(Task inputs begins)
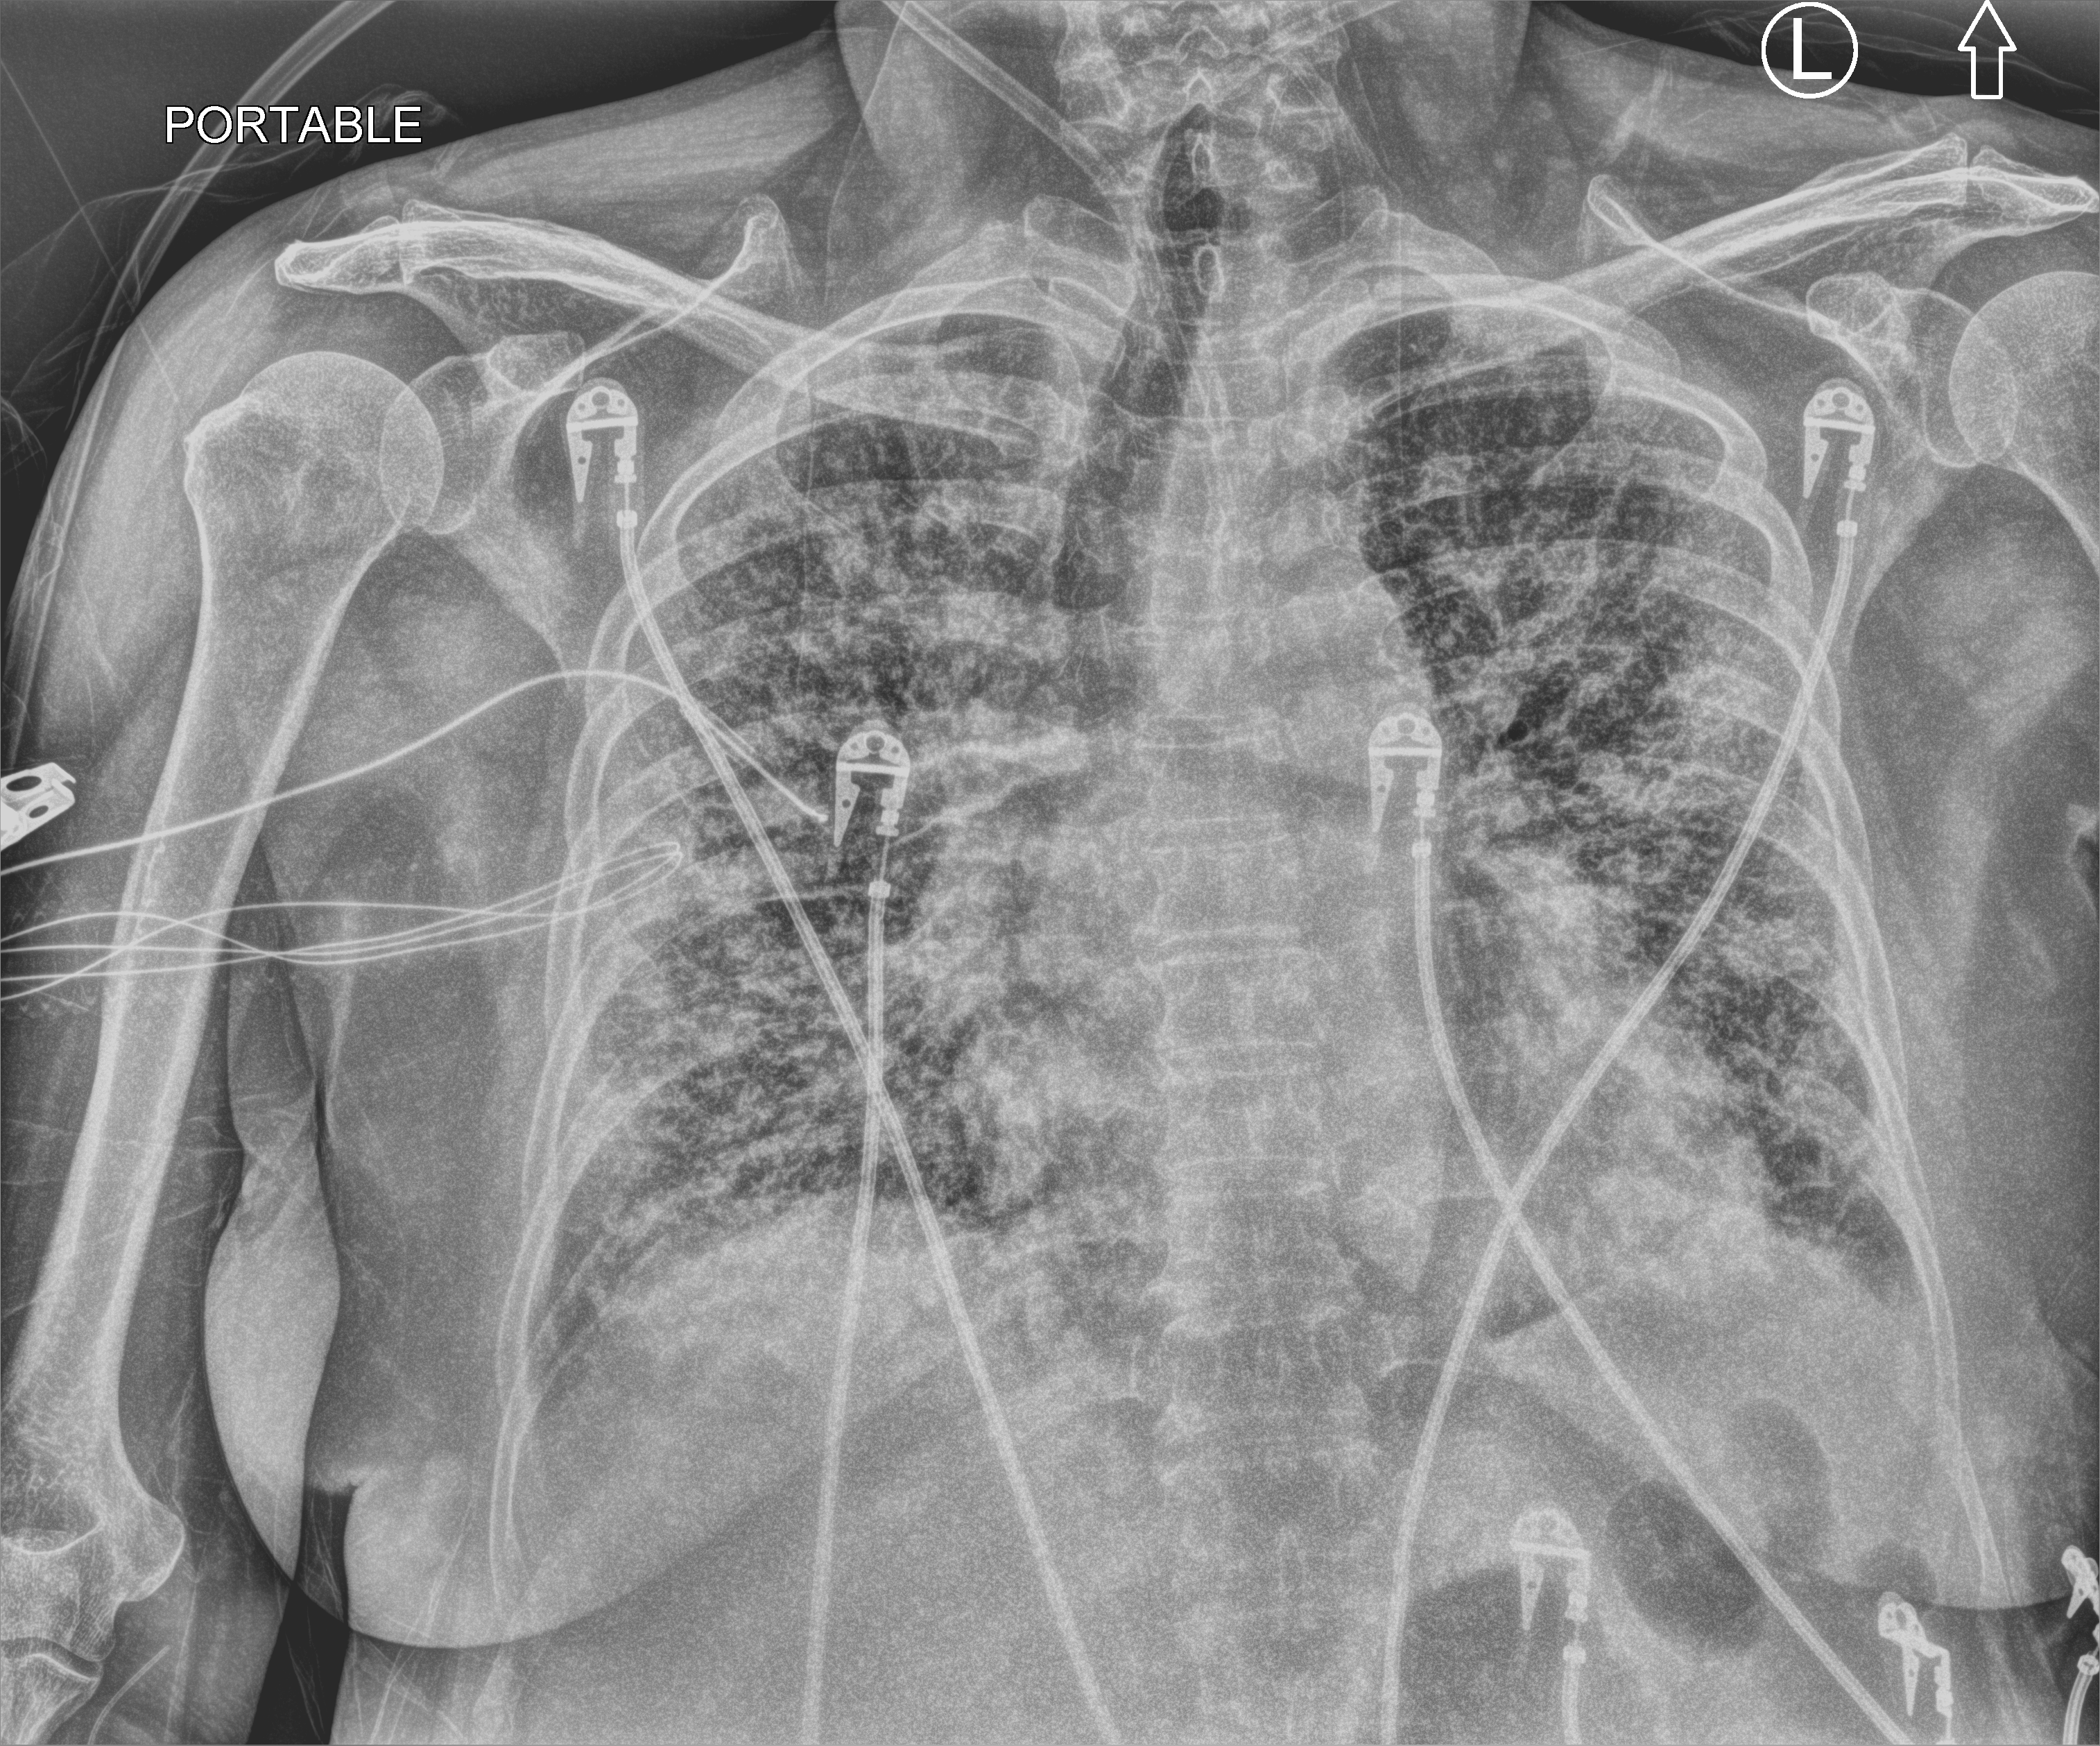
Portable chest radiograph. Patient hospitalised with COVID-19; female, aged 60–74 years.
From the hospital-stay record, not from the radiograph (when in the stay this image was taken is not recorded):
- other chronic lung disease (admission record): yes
(Task inputs ends)
(Task inputs begins)
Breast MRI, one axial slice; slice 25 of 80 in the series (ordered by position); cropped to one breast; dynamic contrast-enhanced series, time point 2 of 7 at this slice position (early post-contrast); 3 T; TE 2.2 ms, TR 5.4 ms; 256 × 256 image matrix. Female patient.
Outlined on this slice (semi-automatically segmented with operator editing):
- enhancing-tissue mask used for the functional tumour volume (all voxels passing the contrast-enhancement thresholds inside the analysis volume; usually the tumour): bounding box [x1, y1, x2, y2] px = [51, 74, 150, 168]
(Task inputs ends)
**What the task requires:** The answer is the run of lines above from the line containing "Portable chest radiograph." through the line containing "- other chronic", copied exactly and alone.

**Result of the task:**
Portable chest radiograph. Patient hospitalised with COVID-19; female, aged 60–74 years.
From the hospital-stay record, not from the radiograph (when in the stay this image was taken is not recorded):
- other chronic lung disease (admission record): yes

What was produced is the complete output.